The Fujiwhara effect – The Core IAS

The Fujiwhara effect

The Fujiwhara effect: When cyclones ‘dance’

Context:

  • The United States west coast recently witnessed Hurricane Hilary (a sub-tropical storm by the time it hit the US), prompting the National Hurricane Centre (NHC) to issue its first ever tropical storm watch for parts of Southern California.
  • Earlier this year, California witnessed an unusually wet winter, with at least twelve ‘atmospheric river’ storms battering the state. ‘Atmospheric rivers’ are vast airborne currents carrying dense moisture and hanging low in the atmosphere.
  • In one of these storms, two small areas of low pressure were drawn together in a ‘dance’: instead of merging together, the stronger low pressure area became the dominant one in the system – displaying, for a brief moment, what is known as the ‘Fujiwhara effect’.

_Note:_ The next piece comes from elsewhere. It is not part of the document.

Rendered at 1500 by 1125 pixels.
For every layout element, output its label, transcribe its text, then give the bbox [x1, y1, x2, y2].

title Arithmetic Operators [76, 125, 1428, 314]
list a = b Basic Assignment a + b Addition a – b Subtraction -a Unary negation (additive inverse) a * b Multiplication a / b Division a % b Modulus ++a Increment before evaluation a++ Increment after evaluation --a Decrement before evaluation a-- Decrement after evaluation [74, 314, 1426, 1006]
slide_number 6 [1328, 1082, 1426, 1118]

What is the Fujiwhara effect?

  • As per the National Weather Service (NWS), when two hurricanes (or cyclones, depending on where you live), spinning in the same direction, are brought close together, they begin ‘an intense dance around their common center’ – this interaction between two cyclones is called the Fujiwhara effect.
  • If one hurricane’s intensity overpowers the other, then the smaller one will orbit it and eventually crash into its vortex to be absorbed. On the other hand, if two storms of similar strengths pass by each other, they may gravitate towards each other until they reach a common center and merge, or merely spin each other around for a while before shooting off on their own paths.
  • In rare instances, the two ‘dancing’ cyclones, if they are intense enough, may merge with one another, leading to the formation of a mega cyclone capable of wreaking havoc along coastlines.

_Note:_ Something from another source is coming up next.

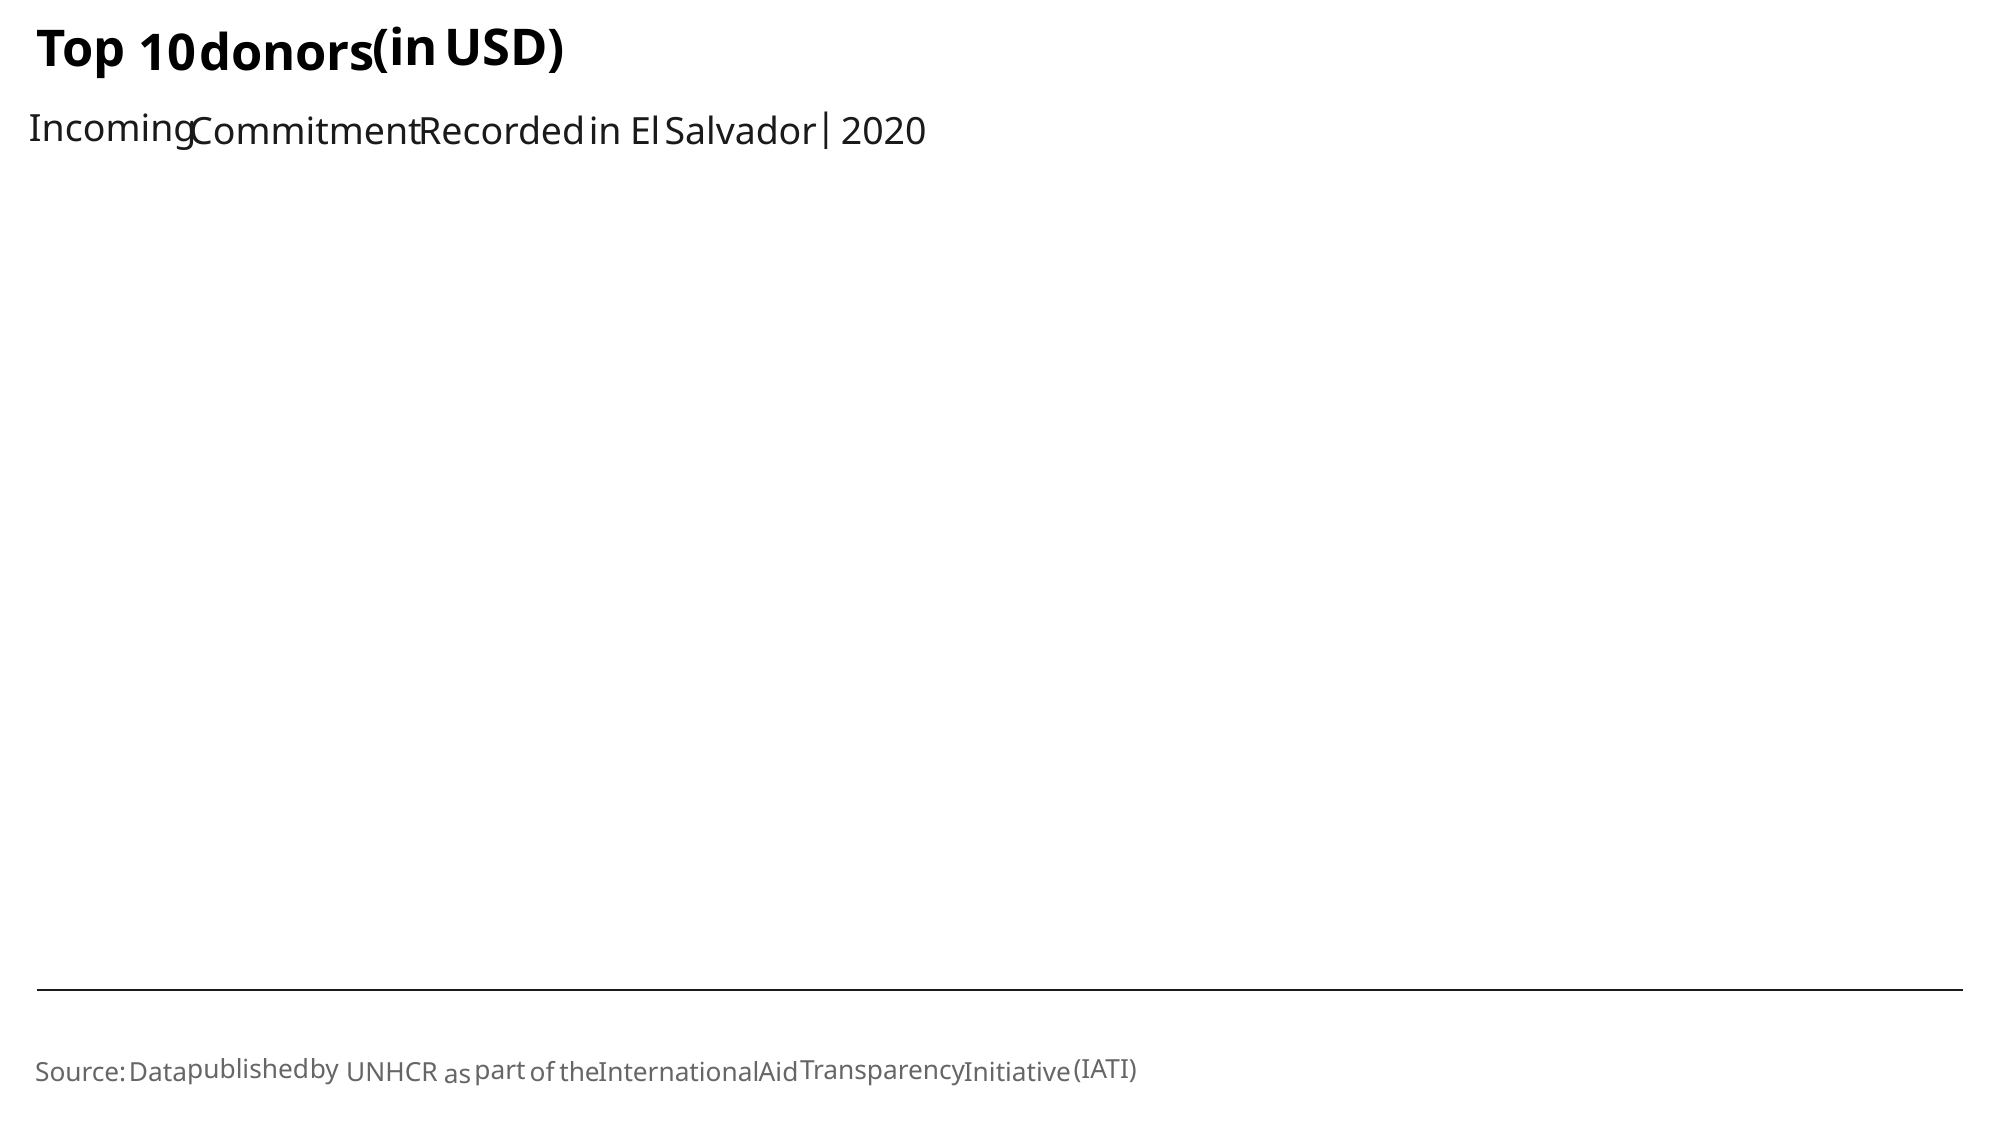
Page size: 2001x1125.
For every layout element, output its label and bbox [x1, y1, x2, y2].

text_box [0, 0, 2000, 1125]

The ‘dance’ and its damage

  • In 2023, powerful winds tormented the Bay Area and other parts of Central and Southern California, uprooting trees, shattering window glass, and disrupting the power supply.
  • The Fujiwhara effect was contributing to peak gusts upward of 60 to 75 mph in the Santa Cruz Mountains, with 50- to 60-mph winds across Santa Cruz and Santa Clara counties.
  • The Bay Area storm came months after typhoon Hinnamnor, the strongest tropical cyclone of 2022, underwent the same effect with tropical storm Gardo in the eastern Pacific ocean. The two cyclones were locked in a dance for over a day, before Gardo was assimilated in Hinnamnor.
  • In 2017, the effect resulted in two cyclones – Hilary and Irwin – to merge together, again, over the eastern Pacific Ocean.
  • The influx of additional heat, moisture, and positive vorticity during the effect might even intensify the primary circulation of a system.
  • Additionally, the occurrence of the Fujiwhara effect also makes cyclonic systems harder to predict, as every interaction between two storm systems is unique and difficult to assess within the present climate models.

How is this related to today’s climate?

  • Experts have noted the rising frequency of this unusual effect, attributing it to a rapidly warming world and the subsequent heating of ocean waters.
  • In between 2013 and 2017, there were 10 cases of the Fujiwhara Effect in the northwest Pacific Ocean. 
  • Contending that a warming climate is giving rise to stronger cyclones, and thus, increasing the possibility of the Fujiwhara effect, scientists noted that “there has been a 35 per cent increase in the strength of typhoons that have hit Taiwan between 1977 and 2016. This happened due to a 0.4 to 0.7°C rise in the sea surface temperature during these 40 years in the northwest Pacific.